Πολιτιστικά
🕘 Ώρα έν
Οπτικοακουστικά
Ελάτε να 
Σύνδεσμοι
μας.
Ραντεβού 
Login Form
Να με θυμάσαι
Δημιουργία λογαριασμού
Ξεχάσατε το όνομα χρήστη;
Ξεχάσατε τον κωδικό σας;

+++++

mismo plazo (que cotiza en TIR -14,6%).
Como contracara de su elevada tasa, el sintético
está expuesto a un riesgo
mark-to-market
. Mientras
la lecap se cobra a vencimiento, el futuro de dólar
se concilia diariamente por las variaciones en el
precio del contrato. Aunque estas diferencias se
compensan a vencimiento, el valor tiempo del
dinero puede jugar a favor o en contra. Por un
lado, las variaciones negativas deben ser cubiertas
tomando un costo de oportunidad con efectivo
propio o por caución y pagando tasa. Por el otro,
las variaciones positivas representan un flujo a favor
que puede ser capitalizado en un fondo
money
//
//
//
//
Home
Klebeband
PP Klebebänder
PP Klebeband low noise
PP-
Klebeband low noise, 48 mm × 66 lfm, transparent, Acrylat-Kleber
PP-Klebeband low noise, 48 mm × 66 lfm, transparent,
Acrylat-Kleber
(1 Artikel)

+++++

Given the records above, return exactly the lines starting at the line containing "la lecap se" and ending at the line containing "(1 Artikel)", including both.

la lecap se cobra a vencimiento, el futuro de dólar
se concilia diariamente por las variaciones en el
precio del contrato. Aunque estas diferencias se
compensan a vencimiento, el valor tiempo del
dinero puede jugar a favor o en contra. Por un
lado, las variaciones negativas deben ser cubiertas
tomando un costo de oportunidad con efectivo
propio o por caución y pagando tasa. Por el otro,
las variaciones positivas representan un flujo a favor
que puede ser capitalizado en un fondo
money
//
//
//
//
Home
Klebeband
PP Klebebänder
PP Klebeband low noise
PP-
Klebeband low noise, 48 mm × 66 lfm, transparent, Acrylat-Kleber
PP-Klebeband low noise, 48 mm × 66 lfm, transparent,
Acrylat-Kleber
(1 Artikel)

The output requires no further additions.